Friday 10 July 2009

Feeling discouraged

It's been a few weeks since my last rather hopeful post, and I have to admit that I'm starting to feel a little discouraged. I've started a new job, which I'm absolutely loving, but what with my upcoming wedding and a house that needs more than a lick of paint, I'm no longer finding the time to write. I miss it terribly and try to fit it in where I can, but sometimes I just can't justify heading to the computer when there's a thousand and one things to be done. So that's my first problem.

The second problem is that the rejection slips for my first book are starting to come back in droves. Well, at least it feels like droves. I've received 6 so far. The only one that actually got to me was one that stated that my submission had been 'carefully considered'. In most cases, that wouldn't bother me, but I know that I put the darn thing in the post on 30 June, and the letter dated back said 1 July. Sounds to me like it slipped through the door and was sent straight back out again.
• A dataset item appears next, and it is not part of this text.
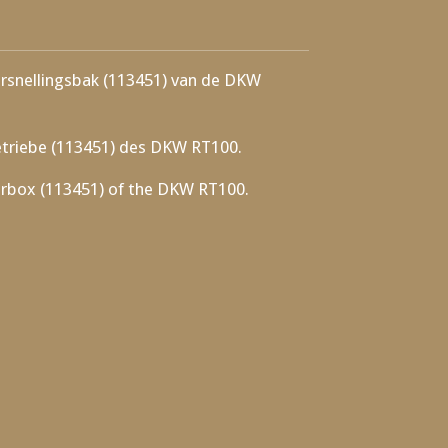
ersnellingsbak (113451) van de DKW
etriebe (113451) des DKW RT100.
earbox (113451) of the DKW RT100.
Fair enough, if you've got dozens of manuscripts to look through, but my goodness golly gosh I wish I knew what I was doing that was so obviously, easily, unmistakeably wrong.

The thing is, I never actually intended to submit this book for publication. It was supposed to be my training wheels for writing. But a few people read it and encouraged me, and now I'm starting to wonder if I made the right choice. I know it's hard to be published, but I'm starting to lose belief in my own book, and that can't be a good thing. Perhaps I should have waited until I had written something I thought was the best I could do.

I've also received three or four rejections from my short stories. I know, it happens to everyone, but I feel like I need just the teensiest scrap of something positive to feel better. I can't stop writing, that won't happen, but it would be nice to feel confident about it again.

Sorry, I've got the rejection blues, so I'll sign off here.